Some of my longtime visitors will recognize this couple from previous posts. It’s been my privilege to photograph this fearless young couple each summer. They started dating in 2011, and now the young man is preparing to head off to college (!) at the end of the month, while the young lady prepares for her senior year of high school.
Being well aware that with each passing year it will likely be more difficult to fit myself into their increasingly busy schedule, I decided this was a good time to do a bit of a retro, and revisit the very first portrait I took of them (the first portrait I took of anyone, actually). Certainly this updated version reflects how far I’ve come as a photographer (though still with a long way to go), but I am more struck by how far these two have come as people. They are each a wonderful example of the best that the next generation can offer, and I look forward to the world they will forge.
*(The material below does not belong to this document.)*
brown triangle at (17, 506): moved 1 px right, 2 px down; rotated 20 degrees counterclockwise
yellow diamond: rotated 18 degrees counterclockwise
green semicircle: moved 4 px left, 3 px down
One of several senior portrait jobs I’m doing this fall. This young man was anxious to have his favorite sport, cross country, represented. The location, a dirt road used for training, provided great early morning lighting. I positioned a strobe and 43″ umbrella to the right to add some highlights to his face. An umbrella that size is a little small to light a full body scene, so I added an exposure gradient in post processing to even out the lighting a little, and added some vibrance to the colors to make it pop a little more.
I was honored to be asked to take this year’s official portrait of a local school jazz band. It’s something that is normally done at contest and each band tends to be herded from their performance to the front of a camera, lined up in a couple lines, and shot from a slightly elevated position.
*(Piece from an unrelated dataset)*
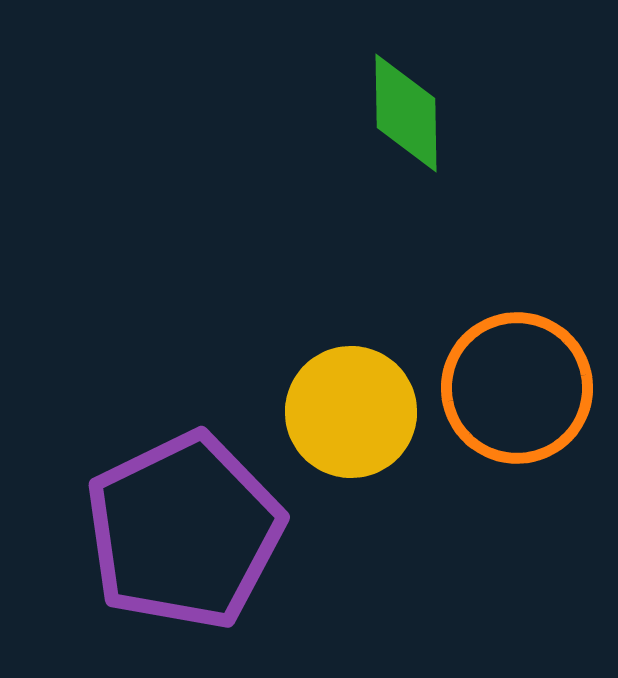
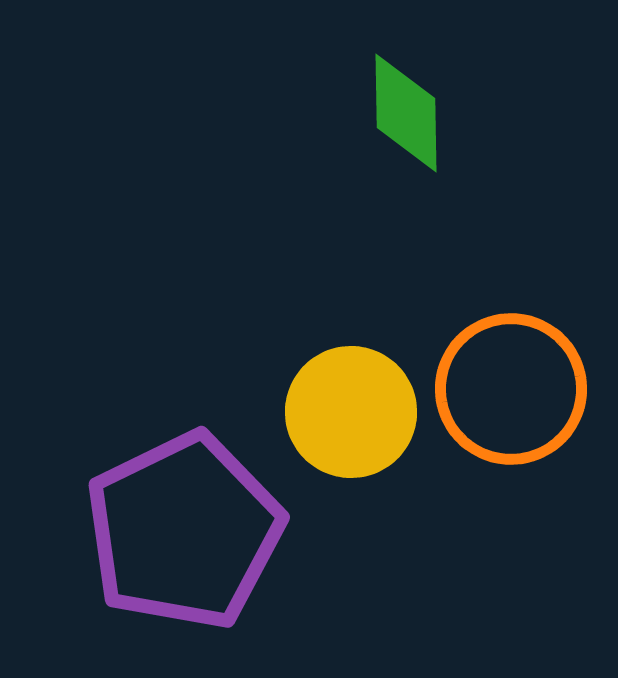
orange circle: moved 6 px left, 1 px down
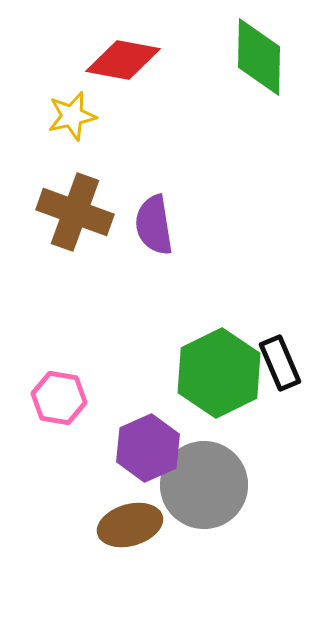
After listening to this group perform, I knew they deserved something more special. Their talent is amazing and I wanted a portrait that reflected their passion. I have limited equipment and wasn’t sure I could effectively pull off the effect I wanted, but after about 45 minutes of setup and adjusting before the concert I figured out the best placement of my single 43″ umbrella and Speedlite 430. To my surprise it lit the entire area fairly uniformly (though I did have to nudge up the exposure on some of the folks in the background in post work). I took this in the school commons area, and was able – through lighting and post processing – to give it a dim jazz club feel that I hope they are pleased with.
One from the archives taken last summer of a co-worker. Although I liked the lighting, the background was a plain wall without even texture to provide minimal interest. So I manually added some texture myself to see if I could make the general portrait more interesting, tell more of a story, without distracting from the subject.